He was responding at
a rally at the weekend in the arid district of Plumtree in western
Zimbabwe to appeals from regional governor Angeline Masuku and local
ruling party functionaries who, according to the newspaper, had
'pleaded' with Mugabe 'to ensure the speedy distribution of food
in the province as people were running out of food.'
Observers say the admission
is unprecedented as Mugabe has previously dismissed reports of famine
as 'Western propaganda.'
In 2006, when questioned
in an interview about a critical shortage of maize, the national
staple, he said: 'We have heaps of potatoes.'
Sunday, Mugabe admitted
that there were food shortages not only in the chronically dry western
provinces of Matabeleland, but also in areas in eastern Zimbabwe.

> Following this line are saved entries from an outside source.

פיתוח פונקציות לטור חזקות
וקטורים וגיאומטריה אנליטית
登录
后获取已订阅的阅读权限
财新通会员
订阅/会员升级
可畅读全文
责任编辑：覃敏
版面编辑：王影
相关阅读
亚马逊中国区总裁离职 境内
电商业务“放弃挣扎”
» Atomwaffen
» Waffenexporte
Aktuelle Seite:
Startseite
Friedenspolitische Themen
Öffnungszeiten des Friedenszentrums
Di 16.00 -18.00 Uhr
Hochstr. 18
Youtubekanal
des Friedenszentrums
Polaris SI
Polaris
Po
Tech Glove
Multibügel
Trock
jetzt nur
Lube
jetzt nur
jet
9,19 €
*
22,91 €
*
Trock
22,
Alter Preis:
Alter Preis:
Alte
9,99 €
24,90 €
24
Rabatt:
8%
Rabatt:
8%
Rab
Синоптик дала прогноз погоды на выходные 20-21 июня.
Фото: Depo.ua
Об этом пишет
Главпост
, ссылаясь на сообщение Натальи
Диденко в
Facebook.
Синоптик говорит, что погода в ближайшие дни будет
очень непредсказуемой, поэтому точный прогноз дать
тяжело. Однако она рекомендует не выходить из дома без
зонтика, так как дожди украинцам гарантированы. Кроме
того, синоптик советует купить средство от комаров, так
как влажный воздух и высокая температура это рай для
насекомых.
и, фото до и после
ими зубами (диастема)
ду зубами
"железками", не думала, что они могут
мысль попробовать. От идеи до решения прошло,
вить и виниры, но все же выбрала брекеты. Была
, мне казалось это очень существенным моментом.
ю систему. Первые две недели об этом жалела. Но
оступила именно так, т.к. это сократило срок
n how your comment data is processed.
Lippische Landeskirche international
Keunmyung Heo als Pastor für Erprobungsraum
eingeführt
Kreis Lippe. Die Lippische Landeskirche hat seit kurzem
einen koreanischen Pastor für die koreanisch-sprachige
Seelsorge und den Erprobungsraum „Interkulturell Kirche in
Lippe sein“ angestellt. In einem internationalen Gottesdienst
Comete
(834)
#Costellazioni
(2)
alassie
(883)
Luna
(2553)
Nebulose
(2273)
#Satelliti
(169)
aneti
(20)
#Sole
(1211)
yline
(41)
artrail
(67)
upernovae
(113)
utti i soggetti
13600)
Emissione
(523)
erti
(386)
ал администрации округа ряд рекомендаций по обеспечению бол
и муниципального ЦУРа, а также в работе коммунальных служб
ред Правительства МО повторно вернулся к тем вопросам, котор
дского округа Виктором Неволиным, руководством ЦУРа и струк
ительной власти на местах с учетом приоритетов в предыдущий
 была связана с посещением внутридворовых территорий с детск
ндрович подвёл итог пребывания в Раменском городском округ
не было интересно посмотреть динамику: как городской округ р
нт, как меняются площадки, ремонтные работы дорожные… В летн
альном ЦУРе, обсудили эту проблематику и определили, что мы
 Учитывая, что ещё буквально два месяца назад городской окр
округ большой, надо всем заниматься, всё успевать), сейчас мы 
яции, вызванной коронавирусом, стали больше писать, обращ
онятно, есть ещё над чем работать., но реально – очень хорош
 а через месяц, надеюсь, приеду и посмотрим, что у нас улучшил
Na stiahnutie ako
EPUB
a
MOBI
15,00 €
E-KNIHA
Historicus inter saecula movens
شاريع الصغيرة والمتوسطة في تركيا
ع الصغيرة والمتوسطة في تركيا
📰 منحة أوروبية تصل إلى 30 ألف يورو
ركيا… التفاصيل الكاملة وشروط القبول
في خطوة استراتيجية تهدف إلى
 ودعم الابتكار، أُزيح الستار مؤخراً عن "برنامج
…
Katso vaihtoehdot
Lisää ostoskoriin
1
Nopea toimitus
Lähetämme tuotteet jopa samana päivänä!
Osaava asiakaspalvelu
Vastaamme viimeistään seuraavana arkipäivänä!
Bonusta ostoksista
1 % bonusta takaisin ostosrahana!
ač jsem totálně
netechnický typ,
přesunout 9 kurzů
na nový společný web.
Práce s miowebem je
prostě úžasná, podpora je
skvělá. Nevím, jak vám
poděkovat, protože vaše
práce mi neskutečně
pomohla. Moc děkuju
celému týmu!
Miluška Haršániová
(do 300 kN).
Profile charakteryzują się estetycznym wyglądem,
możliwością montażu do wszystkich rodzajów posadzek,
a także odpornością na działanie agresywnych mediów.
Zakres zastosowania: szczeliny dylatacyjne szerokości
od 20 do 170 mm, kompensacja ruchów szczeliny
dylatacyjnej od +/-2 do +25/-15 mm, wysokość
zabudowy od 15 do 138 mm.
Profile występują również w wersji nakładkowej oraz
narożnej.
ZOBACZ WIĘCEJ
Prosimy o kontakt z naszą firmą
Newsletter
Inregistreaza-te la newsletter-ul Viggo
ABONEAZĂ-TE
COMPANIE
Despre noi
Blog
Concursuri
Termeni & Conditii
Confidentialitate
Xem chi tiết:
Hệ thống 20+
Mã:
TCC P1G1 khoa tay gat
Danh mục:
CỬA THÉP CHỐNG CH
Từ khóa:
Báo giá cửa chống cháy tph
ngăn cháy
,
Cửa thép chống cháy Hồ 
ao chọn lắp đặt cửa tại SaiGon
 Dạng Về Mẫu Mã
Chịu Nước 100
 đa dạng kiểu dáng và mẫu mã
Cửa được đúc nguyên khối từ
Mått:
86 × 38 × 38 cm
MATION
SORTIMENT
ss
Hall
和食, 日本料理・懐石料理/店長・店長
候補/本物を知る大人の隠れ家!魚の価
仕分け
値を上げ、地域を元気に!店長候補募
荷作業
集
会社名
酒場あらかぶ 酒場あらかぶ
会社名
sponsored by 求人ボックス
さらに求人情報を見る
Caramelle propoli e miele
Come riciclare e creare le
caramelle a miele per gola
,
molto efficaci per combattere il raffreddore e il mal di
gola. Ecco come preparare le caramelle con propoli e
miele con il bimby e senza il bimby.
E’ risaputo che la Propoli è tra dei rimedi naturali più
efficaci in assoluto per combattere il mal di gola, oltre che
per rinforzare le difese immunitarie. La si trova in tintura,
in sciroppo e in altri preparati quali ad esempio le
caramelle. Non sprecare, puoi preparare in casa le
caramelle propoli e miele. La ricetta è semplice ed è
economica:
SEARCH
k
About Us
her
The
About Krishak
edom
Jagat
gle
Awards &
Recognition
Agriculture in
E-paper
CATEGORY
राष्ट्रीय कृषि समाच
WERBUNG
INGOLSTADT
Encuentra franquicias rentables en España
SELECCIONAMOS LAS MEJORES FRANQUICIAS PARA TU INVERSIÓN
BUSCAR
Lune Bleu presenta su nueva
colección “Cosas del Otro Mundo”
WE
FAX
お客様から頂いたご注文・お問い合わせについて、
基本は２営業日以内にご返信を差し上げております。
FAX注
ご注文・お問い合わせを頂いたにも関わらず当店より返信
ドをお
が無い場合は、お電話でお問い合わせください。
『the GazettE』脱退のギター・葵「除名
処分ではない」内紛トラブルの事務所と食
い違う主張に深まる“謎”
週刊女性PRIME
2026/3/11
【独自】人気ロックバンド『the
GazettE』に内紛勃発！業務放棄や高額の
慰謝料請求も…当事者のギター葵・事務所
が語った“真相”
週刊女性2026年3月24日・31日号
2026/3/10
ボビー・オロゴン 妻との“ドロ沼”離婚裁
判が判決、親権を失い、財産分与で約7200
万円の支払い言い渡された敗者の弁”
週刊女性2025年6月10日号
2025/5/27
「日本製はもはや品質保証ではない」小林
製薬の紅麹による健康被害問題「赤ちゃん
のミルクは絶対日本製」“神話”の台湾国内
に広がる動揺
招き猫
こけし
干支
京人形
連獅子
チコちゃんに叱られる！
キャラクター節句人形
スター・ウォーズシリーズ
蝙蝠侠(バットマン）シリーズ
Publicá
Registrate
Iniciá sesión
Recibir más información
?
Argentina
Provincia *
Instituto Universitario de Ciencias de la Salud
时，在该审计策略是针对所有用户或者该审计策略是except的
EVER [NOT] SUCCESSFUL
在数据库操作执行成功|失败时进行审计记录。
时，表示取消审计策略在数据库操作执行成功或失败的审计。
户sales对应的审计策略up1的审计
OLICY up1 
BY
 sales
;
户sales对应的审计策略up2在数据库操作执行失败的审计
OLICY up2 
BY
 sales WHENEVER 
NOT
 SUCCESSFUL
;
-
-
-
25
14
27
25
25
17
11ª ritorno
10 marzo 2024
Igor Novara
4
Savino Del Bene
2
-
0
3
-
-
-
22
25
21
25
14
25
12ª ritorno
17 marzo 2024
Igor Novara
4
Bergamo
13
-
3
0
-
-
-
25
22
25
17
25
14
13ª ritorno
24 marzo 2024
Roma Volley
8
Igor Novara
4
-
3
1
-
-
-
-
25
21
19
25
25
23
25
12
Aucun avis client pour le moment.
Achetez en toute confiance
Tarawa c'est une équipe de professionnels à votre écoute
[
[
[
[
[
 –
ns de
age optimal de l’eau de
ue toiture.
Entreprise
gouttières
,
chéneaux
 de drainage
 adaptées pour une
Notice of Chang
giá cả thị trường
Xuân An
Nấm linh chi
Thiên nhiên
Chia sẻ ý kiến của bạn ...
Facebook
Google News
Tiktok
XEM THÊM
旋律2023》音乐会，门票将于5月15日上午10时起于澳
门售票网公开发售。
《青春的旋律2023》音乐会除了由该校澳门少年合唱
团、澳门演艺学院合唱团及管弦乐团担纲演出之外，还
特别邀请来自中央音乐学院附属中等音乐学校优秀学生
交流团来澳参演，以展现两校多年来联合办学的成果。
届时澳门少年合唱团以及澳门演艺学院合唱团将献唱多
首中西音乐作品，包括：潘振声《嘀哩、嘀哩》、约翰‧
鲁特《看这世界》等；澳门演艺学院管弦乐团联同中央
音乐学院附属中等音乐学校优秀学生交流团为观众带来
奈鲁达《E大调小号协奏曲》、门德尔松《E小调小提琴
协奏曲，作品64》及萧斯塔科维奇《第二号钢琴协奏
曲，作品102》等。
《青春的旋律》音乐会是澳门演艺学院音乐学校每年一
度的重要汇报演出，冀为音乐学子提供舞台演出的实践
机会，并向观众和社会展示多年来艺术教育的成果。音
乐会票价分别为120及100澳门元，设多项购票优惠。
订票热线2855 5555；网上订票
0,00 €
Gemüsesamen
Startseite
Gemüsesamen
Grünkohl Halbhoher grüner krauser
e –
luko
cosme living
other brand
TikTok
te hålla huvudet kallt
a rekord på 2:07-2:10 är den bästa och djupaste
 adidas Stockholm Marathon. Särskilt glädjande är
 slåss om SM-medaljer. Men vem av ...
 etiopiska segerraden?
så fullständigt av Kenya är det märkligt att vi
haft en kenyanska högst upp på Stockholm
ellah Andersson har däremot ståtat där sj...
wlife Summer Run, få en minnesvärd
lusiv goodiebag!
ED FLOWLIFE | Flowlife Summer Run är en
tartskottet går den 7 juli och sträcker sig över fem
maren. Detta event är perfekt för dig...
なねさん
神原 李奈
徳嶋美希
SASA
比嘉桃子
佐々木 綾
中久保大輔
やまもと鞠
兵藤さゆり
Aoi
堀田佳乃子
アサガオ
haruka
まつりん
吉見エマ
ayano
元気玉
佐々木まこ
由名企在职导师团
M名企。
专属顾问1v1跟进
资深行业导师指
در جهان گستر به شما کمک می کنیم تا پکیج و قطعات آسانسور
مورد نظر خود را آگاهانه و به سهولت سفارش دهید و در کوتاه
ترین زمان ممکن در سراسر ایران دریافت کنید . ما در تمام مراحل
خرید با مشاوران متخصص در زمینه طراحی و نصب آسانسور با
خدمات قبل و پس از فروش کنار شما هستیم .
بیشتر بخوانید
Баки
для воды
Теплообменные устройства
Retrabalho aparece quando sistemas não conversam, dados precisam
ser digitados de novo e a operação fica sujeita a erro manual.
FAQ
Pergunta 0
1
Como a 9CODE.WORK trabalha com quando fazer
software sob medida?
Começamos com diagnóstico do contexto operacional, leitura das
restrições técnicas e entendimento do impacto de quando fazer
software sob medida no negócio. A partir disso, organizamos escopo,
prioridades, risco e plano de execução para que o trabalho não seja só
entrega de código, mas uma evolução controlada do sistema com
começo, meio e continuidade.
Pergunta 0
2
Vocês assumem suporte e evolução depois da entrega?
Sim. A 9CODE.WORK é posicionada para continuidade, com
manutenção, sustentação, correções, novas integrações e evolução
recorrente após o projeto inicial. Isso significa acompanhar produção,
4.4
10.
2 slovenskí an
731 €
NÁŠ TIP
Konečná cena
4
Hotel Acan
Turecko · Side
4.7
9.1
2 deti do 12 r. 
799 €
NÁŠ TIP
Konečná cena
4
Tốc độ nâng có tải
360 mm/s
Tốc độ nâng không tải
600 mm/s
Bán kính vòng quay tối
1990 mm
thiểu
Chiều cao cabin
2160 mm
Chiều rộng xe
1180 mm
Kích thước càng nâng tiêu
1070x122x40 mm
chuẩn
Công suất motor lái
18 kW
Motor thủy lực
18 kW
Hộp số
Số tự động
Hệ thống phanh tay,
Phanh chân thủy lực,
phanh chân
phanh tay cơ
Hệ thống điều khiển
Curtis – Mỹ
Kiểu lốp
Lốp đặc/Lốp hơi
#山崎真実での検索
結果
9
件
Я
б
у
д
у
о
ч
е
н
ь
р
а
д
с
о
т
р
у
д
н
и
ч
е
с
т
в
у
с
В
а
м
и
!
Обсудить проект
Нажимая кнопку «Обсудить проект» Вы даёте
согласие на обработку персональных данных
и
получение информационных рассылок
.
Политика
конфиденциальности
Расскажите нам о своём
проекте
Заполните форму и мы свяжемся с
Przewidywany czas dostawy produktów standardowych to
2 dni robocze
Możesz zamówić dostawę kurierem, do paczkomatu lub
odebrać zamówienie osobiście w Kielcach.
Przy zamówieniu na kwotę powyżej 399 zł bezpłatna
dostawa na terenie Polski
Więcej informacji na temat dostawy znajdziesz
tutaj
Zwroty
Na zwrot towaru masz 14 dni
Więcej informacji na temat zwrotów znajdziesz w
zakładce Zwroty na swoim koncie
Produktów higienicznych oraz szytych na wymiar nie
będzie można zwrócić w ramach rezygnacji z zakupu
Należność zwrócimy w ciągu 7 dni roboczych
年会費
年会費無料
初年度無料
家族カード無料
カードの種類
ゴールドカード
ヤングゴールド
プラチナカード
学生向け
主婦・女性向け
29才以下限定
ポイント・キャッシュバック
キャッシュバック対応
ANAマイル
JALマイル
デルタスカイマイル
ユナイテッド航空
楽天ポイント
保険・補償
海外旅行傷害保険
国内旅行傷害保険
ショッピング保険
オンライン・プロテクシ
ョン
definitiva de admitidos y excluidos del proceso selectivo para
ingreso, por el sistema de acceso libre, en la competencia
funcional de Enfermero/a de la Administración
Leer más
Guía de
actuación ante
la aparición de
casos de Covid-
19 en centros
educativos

International aid agencies
have been feeding about 4 million people.
Following a summer season
of record heavy rains that washed out crops, followed by almost
a month of no rain in the critical growing season for maize, experts
fear shortages may be worse than ever before.
Zimbabwe had a reputation
as 'the breadbasket of Africa,' with regular surplus harvests of
grain that were drawn on to supply aid agencies feeding famine stricken
countries elsewhere in Africa. However, the country's agricultural
industry began to collapse in 2000 after Mugabe launched a lawless
campaign to drive the community of about 4,500 white farmers from
their land and replaced them with ruling party functionaries.
Output by the country's
agricultural industry has fallen since then by 70 per cent.
Mugabe said Sunday a
total of 530,000 tonnes of maize had been ordered from neighboring
countries, but due to 'logistical problems,' only 30,000 tonnes
had been delivered.
Zimbabwean government
officials had been dispatched to Lusaka, Zambia, to help load onto
rail wagons, because, he said, Zambian workers were 'taking their
time' on the job 'as they did not understand the severity of the
problem in Zimbabwe,' he said.
He also promised that
trains carrying maize on the southern railway route from Zambia
would be authorized as an emergency measure to stop at sidings on
the way to offload food for local communities. Mugabe's government
declared this summer cropping season to be 'the mother of all agricultural
seasons,' and claimed it had ample supplies of seed, fertilizers
and fuel for farmers.
However, a report issued
jointly by the government and UN agencies last week admitted that
there had been severe shortages of all three commodities and that
only 14 per cent of the targeted growing area had been planted.
Human rights agencies
have reported that Mugabe's government maintains tight control over
supplies of food and when it delivers supplies to famine-stricken
areas, opposition supporters are routinely denied food, until they
switch allegiance to Mugabe's ruling ZANU(PF) party.